The initial move to outsource to Asia meant stuffing everything into the same distribution system, “and that was fine because everybody was doing that,” Vera says. But this caused problems, and logistics people realized that there was more to it than simply getting the freight to the warehouse.
In addition to the cost of trucking, “there’s the added time,” Vera says. That includes the “time I don’t have to talk to my customers.”
He adds: “If my competitor is smart enough to put a deconsolidation facility on the West Coast or even in Asia, they’re reducing that time.”

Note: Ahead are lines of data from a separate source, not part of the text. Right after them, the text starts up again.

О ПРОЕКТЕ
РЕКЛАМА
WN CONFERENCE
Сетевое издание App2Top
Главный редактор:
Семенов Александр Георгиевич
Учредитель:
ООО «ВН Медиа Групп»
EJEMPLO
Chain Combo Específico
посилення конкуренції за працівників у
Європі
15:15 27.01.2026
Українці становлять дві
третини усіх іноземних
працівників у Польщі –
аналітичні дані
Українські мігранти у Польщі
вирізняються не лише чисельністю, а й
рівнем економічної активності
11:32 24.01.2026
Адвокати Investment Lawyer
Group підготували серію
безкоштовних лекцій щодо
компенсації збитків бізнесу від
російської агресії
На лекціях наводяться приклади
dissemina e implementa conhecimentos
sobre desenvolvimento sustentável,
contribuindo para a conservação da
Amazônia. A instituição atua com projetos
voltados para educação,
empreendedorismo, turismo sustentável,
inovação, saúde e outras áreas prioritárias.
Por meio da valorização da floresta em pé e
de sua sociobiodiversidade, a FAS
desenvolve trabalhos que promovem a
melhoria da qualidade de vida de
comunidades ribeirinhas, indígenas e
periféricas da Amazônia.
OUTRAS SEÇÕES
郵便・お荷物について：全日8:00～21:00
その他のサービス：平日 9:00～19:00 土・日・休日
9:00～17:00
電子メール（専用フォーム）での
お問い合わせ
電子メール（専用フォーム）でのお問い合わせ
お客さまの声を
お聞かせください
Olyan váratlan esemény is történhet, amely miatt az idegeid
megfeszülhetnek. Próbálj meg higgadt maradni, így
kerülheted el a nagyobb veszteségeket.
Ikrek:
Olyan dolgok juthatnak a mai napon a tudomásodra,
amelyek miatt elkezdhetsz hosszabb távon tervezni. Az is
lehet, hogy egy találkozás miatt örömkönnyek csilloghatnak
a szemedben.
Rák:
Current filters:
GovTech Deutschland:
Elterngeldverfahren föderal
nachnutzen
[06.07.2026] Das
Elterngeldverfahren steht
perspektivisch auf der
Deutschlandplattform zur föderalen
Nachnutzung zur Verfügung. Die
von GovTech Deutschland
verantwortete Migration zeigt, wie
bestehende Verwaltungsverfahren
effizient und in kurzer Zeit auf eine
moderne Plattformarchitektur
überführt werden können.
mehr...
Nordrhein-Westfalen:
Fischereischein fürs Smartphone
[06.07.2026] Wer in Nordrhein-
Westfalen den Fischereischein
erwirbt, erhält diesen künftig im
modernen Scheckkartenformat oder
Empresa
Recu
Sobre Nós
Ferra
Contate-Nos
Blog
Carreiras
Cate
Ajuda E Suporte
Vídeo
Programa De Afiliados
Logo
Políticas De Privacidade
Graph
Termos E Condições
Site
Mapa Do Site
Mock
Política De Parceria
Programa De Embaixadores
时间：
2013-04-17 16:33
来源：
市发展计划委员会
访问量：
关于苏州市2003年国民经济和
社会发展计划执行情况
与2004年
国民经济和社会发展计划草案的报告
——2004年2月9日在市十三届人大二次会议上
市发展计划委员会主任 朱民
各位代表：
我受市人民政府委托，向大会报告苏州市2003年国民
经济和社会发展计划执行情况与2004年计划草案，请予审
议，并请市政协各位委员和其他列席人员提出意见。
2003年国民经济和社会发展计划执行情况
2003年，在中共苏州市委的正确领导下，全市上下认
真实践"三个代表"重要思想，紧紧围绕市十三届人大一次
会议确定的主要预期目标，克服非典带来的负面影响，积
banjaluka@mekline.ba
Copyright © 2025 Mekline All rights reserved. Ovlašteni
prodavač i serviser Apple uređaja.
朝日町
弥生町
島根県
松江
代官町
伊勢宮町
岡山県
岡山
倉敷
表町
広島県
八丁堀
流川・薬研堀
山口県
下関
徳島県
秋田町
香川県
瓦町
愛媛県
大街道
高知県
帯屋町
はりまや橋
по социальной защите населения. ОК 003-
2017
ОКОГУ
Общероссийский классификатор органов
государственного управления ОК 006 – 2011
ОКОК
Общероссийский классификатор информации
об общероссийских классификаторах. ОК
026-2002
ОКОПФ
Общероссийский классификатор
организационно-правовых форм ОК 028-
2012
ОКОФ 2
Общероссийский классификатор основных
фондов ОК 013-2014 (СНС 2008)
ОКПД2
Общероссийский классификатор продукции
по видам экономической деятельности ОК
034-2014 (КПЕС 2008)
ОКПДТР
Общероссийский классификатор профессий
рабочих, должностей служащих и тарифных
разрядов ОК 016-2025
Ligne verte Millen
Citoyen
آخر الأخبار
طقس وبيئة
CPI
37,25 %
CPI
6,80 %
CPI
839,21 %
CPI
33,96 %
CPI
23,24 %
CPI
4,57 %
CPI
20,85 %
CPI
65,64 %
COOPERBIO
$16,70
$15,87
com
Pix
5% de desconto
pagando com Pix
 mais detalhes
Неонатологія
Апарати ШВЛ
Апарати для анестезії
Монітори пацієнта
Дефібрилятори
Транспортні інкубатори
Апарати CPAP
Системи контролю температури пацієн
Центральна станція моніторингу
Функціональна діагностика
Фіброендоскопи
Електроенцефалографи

Yes, you can save money by manufacturing in Asia. But this depends on the product. “A lot of companies that had established networks are finding they had to rethink them,” Vera continues. “Companies that are actually manufacturing are really struggling with this right now. Companies relying on third parties, less so.”
Possible price pitfalls
Then there’s this: Have you ever tried to deal with a vendor who is not in your own back yard? You need an especially strong focus on vendor management, Zampa points out. And if you lack it? You might consider outsourcing the responsibility.
“You’ll need to pay close attention to purchase order management, making sure vendors are providing the right size, quantity and quality, and that shipments make the designated shipping window — not too soon or too late,” Zampa says.
You’ll also have to monitor the vendor’s documentation delivery. If the documents are wrong or missing, “there will be a problem with the international shipment,” he adds.
Barry makes a similar observation: “The complexity of the supply chain is greatly increased. The point is that multichannel companies need the people resources in place, whether internal or outsourced, to deal with the ever-changing production and supply chain.”
Jeff Morris is a freelance writer based in South Salem, NY.